G.: A proposta do documentário é retratar o legado de Milton Nascimento. Ele tem uma carreira impressionante e, aos 80 anos, está fazendo uma turnê que marca a despedida dos palcos. Mas o documentário não é apenas sobre o show, ele também é uma forma de celebrar a obra do Milton, com depoimentos de grandes nomes da música refletindo sobre a importância da sua música. E temos a participação de Quincy Jones, que dá uma entrevista emocionante sobre a influência de Milton na música mundial.
A ideia do documentário é, sem dúvida, celebrar a música do Milton, mas há também uma exploração de momentos mais pessoais, especialmente a relação dele com outros músicos. O que a Flávia Moraes sempre fala é que os artistas podem até parar de se apresentar, mas as suas obras ficam. O documentário é uma forma de garantir que a obra de Milton, que é imortal, continue sendo celebrada por muitas gerações.
E estamos também trabalhando em um projeto paralelo: uma cinebiografia ficcional de Milton Nascimento. Aí, sim, vamos mergulhar de forma mais íntima na vida do Milton, explorando não só sua trajetória artística, mas também sua vida pessoal, suas lutas e suas vitórias. Isso está em desenvolvimento, e será uma forma mais profunda de contar sua história.

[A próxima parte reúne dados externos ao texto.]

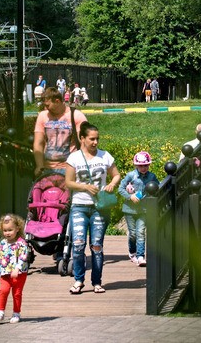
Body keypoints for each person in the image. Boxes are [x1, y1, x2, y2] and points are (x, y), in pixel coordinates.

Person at [64, 123, 120, 294]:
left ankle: (96, 282)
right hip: (79, 206)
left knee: (96, 246)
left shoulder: (105, 156)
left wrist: (111, 184)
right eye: (92, 139)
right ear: (82, 139)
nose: (95, 142)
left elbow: (116, 175)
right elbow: (68, 182)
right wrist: (85, 187)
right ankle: (79, 280)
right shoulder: (74, 158)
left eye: (97, 139)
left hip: (99, 208)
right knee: (78, 244)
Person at [33, 87, 88, 177]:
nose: (46, 108)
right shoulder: (43, 116)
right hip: (47, 168)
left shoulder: (76, 115)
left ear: (57, 101)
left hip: (70, 168)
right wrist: (39, 166)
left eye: (48, 105)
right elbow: (38, 143)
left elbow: (84, 143)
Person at [119, 151, 160, 267]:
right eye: (141, 166)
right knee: (133, 233)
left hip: (144, 209)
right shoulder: (131, 176)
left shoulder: (152, 176)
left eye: (146, 165)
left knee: (141, 232)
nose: (143, 168)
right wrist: (130, 196)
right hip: (129, 209)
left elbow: (158, 187)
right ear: (136, 165)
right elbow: (120, 189)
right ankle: (133, 252)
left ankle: (141, 256)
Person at [0, 214, 30, 323]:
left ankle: (16, 313)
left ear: (17, 229)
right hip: (5, 272)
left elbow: (23, 256)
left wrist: (17, 268)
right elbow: (0, 257)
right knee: (3, 290)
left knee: (17, 293)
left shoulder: (21, 243)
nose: (7, 233)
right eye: (5, 230)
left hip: (19, 273)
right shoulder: (3, 243)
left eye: (10, 230)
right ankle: (0, 312)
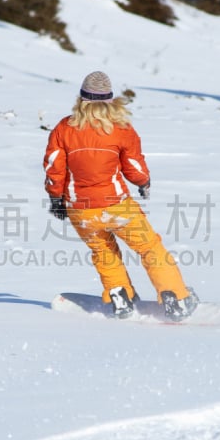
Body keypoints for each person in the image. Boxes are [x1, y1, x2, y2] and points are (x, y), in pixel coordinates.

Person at [43, 71, 199, 321]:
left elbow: (54, 167)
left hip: (80, 209)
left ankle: (120, 296)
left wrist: (55, 198)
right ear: (109, 100)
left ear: (81, 99)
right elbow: (134, 165)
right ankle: (176, 298)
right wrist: (143, 182)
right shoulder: (120, 128)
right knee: (149, 248)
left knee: (103, 250)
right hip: (117, 207)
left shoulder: (64, 128)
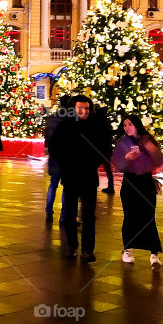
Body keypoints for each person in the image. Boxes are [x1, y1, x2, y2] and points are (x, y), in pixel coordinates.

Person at [47, 94, 107, 262]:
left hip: (88, 176)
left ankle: (88, 250)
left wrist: (93, 162)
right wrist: (67, 163)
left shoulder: (95, 126)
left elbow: (102, 148)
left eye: (87, 108)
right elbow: (55, 148)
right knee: (70, 214)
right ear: (74, 109)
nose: (84, 111)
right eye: (80, 108)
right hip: (71, 175)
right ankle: (72, 245)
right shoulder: (65, 126)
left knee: (88, 215)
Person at [111, 113, 163, 269]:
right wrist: (127, 158)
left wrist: (150, 148)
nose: (127, 128)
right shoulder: (122, 142)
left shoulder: (147, 139)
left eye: (130, 124)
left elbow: (158, 160)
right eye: (125, 125)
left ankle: (154, 254)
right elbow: (117, 165)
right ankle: (127, 250)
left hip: (146, 183)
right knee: (129, 217)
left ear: (137, 125)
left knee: (149, 217)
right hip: (130, 183)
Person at [43, 102, 65, 224]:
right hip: (66, 157)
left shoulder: (52, 118)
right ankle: (64, 215)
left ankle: (49, 212)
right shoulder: (70, 119)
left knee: (53, 184)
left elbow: (47, 136)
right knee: (66, 187)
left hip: (54, 156)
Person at [95, 105, 115, 194]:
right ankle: (111, 186)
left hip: (100, 150)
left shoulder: (97, 124)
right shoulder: (107, 124)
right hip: (107, 149)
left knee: (93, 168)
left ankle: (93, 184)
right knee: (108, 169)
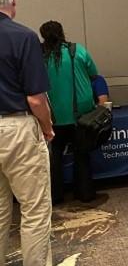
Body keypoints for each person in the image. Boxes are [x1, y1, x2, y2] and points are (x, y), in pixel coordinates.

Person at [0, 0, 77, 266]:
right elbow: (35, 98)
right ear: (11, 1)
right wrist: (47, 128)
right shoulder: (22, 37)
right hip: (16, 129)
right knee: (34, 210)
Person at [40, 20, 98, 204]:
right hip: (80, 114)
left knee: (55, 155)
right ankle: (85, 193)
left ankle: (56, 196)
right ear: (62, 33)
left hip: (52, 116)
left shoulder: (39, 56)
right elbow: (94, 74)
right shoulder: (77, 50)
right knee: (81, 153)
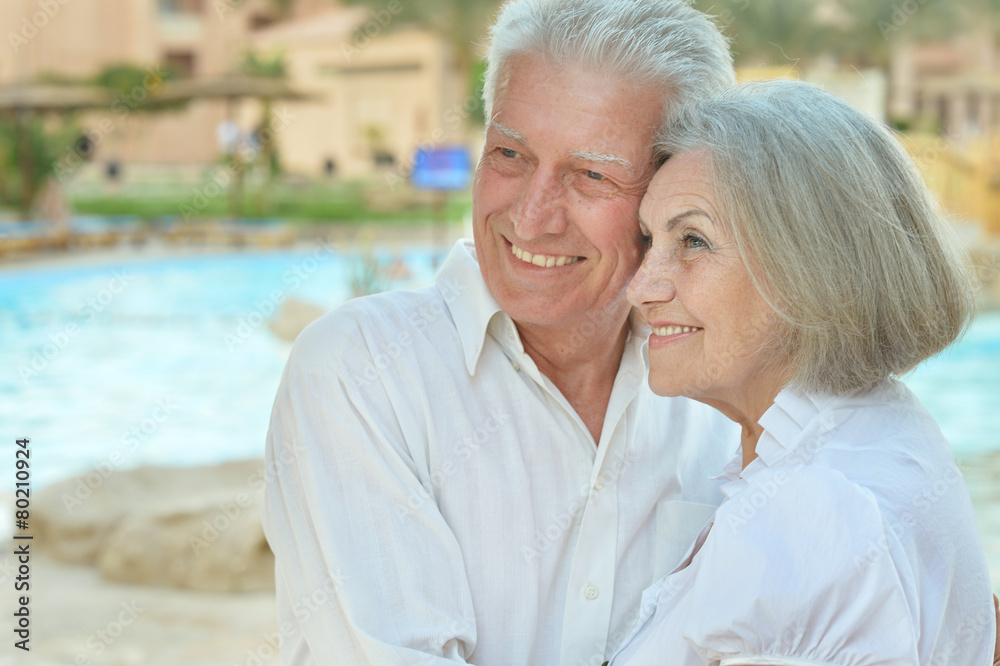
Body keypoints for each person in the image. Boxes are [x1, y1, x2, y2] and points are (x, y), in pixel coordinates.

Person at [262, 1, 739, 664]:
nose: (533, 215)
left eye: (591, 174)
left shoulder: (722, 403)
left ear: (678, 190)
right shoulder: (360, 373)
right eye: (510, 155)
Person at [612, 79, 997, 665]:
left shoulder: (810, 511)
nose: (641, 287)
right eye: (648, 240)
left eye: (693, 240)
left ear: (810, 264)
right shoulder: (877, 428)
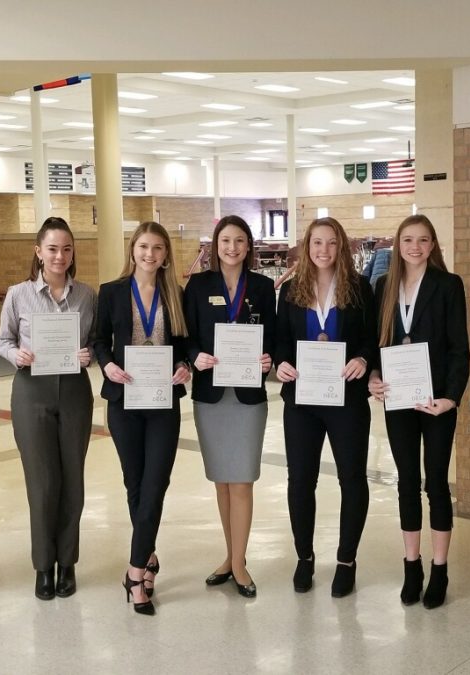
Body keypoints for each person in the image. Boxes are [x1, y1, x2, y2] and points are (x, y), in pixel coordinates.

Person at [367, 215, 469, 608]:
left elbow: (459, 347)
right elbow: (378, 343)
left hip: (436, 401)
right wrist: (373, 375)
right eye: (408, 239)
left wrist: (452, 398)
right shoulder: (383, 286)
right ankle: (413, 566)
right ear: (398, 244)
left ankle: (440, 568)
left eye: (423, 240)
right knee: (406, 481)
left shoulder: (448, 285)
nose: (415, 246)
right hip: (398, 399)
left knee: (437, 484)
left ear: (433, 244)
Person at [93, 222, 192, 616]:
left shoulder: (175, 294)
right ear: (133, 249)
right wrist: (107, 365)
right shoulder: (112, 292)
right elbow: (99, 339)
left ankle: (135, 572)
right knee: (134, 484)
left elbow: (184, 343)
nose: (150, 254)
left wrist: (185, 364)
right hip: (125, 398)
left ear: (166, 254)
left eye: (157, 248)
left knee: (156, 484)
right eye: (143, 247)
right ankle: (148, 557)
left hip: (163, 399)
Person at [275, 217, 376, 598]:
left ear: (342, 247)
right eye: (317, 243)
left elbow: (371, 338)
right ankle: (304, 557)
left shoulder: (360, 288)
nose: (323, 251)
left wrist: (364, 360)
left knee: (352, 479)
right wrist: (282, 362)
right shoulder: (290, 291)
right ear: (306, 246)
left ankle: (347, 560)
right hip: (301, 400)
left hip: (346, 399)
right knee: (301, 480)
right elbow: (280, 339)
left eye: (331, 243)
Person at [0, 216, 97, 601]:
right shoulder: (18, 294)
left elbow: (97, 340)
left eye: (67, 249)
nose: (60, 256)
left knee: (73, 480)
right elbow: (2, 339)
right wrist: (14, 353)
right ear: (38, 252)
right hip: (31, 392)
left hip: (73, 391)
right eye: (52, 248)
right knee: (42, 483)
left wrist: (89, 355)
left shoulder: (87, 295)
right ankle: (43, 566)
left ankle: (67, 562)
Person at [183, 215, 276, 598]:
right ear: (215, 246)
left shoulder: (264, 286)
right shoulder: (199, 286)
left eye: (240, 241)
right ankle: (229, 555)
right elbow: (184, 334)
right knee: (222, 481)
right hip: (211, 396)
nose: (232, 248)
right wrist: (195, 357)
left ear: (248, 246)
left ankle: (239, 563)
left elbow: (274, 334)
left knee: (242, 479)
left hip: (248, 397)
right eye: (225, 241)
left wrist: (270, 358)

A gente acredita que o audiovisual tem o poder de resgatar, preservar e reinventar a cultura brasileira. Em tempos difíceis, é importante olhar para as nossas raízes e mostrar nossa história de uma forma que toque as pessoas. O que fazemos aqui na Gullane é tentar conectar o passado e o presente, criando algo que faça as pessoas refletirem e se emocionarem. Para nós, isso é o que dá sentido ao nosso trabalho.